▶ **Directions for this task**:
Copy every line below where the string "Παπανικολάου" is found.
# # #
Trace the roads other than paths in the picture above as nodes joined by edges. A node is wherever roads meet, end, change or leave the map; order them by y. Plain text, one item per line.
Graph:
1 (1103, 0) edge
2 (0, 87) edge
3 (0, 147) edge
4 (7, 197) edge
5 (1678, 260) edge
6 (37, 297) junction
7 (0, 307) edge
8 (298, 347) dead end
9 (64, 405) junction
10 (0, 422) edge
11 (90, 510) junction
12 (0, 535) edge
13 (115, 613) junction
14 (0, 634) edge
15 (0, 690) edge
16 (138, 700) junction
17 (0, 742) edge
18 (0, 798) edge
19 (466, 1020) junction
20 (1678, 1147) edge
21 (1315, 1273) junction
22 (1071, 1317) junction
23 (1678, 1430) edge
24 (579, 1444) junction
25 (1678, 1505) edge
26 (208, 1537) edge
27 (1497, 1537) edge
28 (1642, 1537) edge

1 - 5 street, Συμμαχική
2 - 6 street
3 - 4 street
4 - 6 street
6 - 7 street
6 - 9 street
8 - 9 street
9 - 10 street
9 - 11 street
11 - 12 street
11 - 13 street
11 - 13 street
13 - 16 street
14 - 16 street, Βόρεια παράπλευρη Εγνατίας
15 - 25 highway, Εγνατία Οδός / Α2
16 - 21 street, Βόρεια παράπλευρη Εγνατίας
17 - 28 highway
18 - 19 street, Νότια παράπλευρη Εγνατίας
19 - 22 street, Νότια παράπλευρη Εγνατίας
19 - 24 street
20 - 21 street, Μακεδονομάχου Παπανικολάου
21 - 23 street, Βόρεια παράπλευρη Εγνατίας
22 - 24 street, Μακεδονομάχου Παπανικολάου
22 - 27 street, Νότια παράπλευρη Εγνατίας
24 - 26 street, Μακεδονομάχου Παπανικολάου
# # #
▶ **Solved problem**:
20 - 21 street, Μακεδονομάχου Παπανικολάου
22 - 24 street, Μακεδονομάχου Παπανικολάου
24 - 26 street, Μακεδονομάχου Παπανικολάου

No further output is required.